Musical numbers are too slick, to lip-synched, too autotuned. The kids are handed a piece of music and immediately can sing it and dance to it on the first try. Apparently it's a choir full of prodigies! Despite the fact that they're aiming for screwball comedy, they take these slick performances seriously. The juxtaposition of the two aspects of the show is very poorly done.

This show could be so good if it were even slightly self-aware. Imagine if Glee actually focused on the process. Have these kids, many of whom were not experienced performers, go through the process of learning music and choreography. Anyone who has ever sung in a choir or danced on stage would be on the floor laughing if it were done well. We all can relate. Show the kids going off key sometimes. Have them sing for real minus the lip synching. When you have a group of mostly inexperienced singers able to create sophisticated mashups within a week, you lose credibility. If the show even recognized this, it might be funny. What we end up with is High School Musical with its skirt hiked up.

This is the thing I don't get about Glee. I just don't get why, with its weak writing and bad cliches, that mature adults are into it. I have friends who write professionally and yet still can't get enough of this show's horrid writing. I don't get the appeal unless you're a young man who likes to watch scantily-clad teenagers going through cheerleading moves. The show isn't terribly funny and outside of the musical concept, isn't terribly original. What's the appeal?
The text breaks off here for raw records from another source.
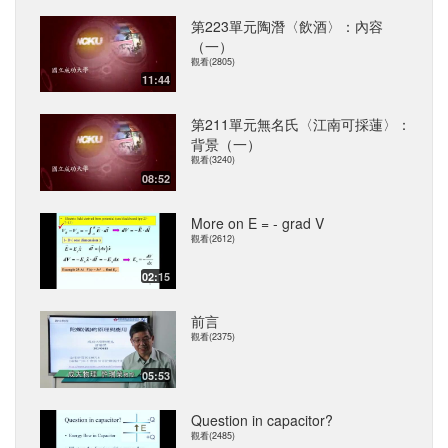
第223單元陶潛〈飲酒〉：內容
（一）
觀看(2805)
11:44
第211單元無名氏〈江南可採蓮〉：
背景（一）
觀看(3240)
08:52
More on E = - grad V
觀看(2612)
02:15
前言
觀看(2375)
05:53
Question in capacitor?
觀看(2485)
As an aside, this show got a big black mark in my book in the episode where the teacher tried to uncover his wife's fake pregnancy. The way he yelled and grabbed her and put her hands on her was NOT COOL. It was awful and abusive and should never have been shown that would in any way make the husband sympathetic. I don't care how deceitful his wife had been. Touching his wife in that way was DEAD WRONG. It almost made me long for the god-awful misogyny-as-nostalgia in Mad Men.
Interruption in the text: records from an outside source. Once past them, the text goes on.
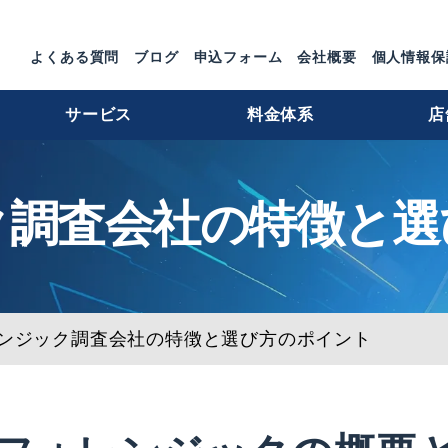
よくある質問
ブログ
申込フォーム
会社概要
個人情報保
サービス
料金体系
店
ク調査会社の特徴と選
ンジック調査会社の特徴と選び方のポイント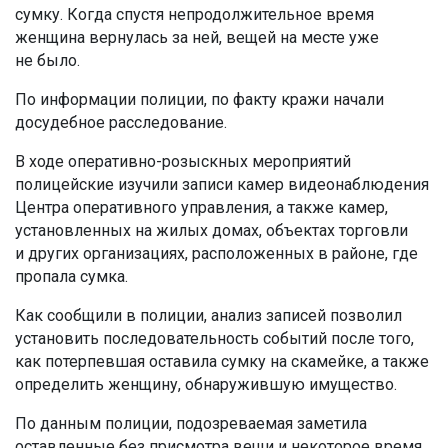
сумку. Когда спустя непродолжительное время
женщина вернулась за ней, вещей на месте уже
не было.
По информации полиции, по факту кражи начали
досудебное расследование.
В ходе оперативно-розыскных мероприятий
полицейские изучили записи камер видеонаблюдения
Центра оперативного управления, а также камер,
установленных на жилых домах, объектах торговли
и других организациях, расположенных в районе, где
пропала сумка.
Как сообщили в полиции, анализ записей позволил
установить последовательность событий после того,
как потерпевшая оставила сумку на скамейке, а также
определить женщину, обнаружившую имущество.
По данным полиции, подозреваемая заметила
оставленные без присмотра вещи и некоторое время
Okay. I've made my point. I'm sure right now every Gleek on the planet is saying, "That's all well and good, but you're wrong and you're still a pretentious twit. So be it. Everyone is entitled to my opinion. I'll close with this. You think Glee is so wonderful? Right now I'm seeing that it's only the second season and they're already resorting to outrageous guest stars and theme episodes. To me that's a sure sign Glee is strapping on its waterskis and watching for fins in the water.

*Actually, one person thought I wouldn't like it. Unfortunately, I didn't know this till after the fact when I mentioned my dislike of Glee on Facebook and my BFF replied, "I didn't think you would like it." I wish she had told me earlier! If one of the people in the world who knows me best, probably better than I know myself at times, had the wisdom to warm me off earlier, I might have saved myself a few nights and started in earlier with Battlestar Galactica.